The paper tackles the problem of improving task-specific performance of large language models (LLMs) without accessing private data by proposing CrossLM, a method that enables mutual enhancement between LLMs and smaller language models (SLMs) through cross-silo knowledge transfer, resulting in significant performance gains for both models while preserving generalization.

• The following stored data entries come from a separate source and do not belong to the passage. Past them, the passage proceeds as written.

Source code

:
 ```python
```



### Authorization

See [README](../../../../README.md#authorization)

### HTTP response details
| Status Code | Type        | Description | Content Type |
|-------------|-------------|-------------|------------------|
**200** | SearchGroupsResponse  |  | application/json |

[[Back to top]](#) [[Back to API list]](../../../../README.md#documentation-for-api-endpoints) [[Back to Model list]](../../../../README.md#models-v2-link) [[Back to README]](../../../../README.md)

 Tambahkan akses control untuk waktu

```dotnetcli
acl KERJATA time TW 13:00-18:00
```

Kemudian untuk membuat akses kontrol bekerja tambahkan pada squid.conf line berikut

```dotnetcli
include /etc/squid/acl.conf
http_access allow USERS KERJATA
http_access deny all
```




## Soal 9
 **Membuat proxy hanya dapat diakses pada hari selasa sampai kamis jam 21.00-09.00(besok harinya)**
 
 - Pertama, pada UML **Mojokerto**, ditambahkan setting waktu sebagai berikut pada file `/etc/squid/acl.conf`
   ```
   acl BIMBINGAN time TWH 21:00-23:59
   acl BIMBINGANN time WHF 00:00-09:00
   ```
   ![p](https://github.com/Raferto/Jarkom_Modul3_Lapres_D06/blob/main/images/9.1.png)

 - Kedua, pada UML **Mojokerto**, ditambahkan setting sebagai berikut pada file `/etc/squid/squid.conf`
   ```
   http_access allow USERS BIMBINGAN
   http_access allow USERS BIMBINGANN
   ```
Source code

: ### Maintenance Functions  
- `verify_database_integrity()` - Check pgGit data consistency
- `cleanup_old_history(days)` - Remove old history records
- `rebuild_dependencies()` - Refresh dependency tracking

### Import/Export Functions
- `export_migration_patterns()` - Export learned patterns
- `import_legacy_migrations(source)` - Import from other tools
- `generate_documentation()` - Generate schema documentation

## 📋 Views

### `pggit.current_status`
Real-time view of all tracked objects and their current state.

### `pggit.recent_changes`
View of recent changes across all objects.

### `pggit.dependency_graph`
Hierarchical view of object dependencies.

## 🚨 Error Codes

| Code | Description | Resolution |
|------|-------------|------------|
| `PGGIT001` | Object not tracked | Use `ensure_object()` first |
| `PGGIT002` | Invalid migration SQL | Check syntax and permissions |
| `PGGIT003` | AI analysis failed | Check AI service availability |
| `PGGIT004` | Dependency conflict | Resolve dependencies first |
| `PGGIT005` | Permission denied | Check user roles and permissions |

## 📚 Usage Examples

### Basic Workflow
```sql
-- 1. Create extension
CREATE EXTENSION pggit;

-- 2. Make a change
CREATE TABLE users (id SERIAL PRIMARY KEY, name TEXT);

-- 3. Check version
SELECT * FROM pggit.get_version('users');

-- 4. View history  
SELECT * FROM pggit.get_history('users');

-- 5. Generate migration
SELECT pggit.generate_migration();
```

While large language models (LLMs) are empowered with broad knowledge, their task-specific performance is often suboptimal. It necessitates fine-tuning LLMs with task-specific data, but such data may be inaccessible due to privacy concerns. In this paper, we propose a novel approach to enhance LLMs with smaller language models (SLMs) that are trained on clients using their private task-specific data. To enable mutual enhancement between LLMs and SLMs, we propose CrossLM, where the SLMs promote the LLM to generate task-specific high-quality data, and both the LLM and SLMs are enhanced with the generated data. We evaluate CrossLM using publicly accessible language models across a range of benchmark tasks. The results demonstrate that CrossLM significantly enhances the task-specific performance of SLMs on clients and the LLM on the cloud server simultaneously while preserving the LLM's generalization capability.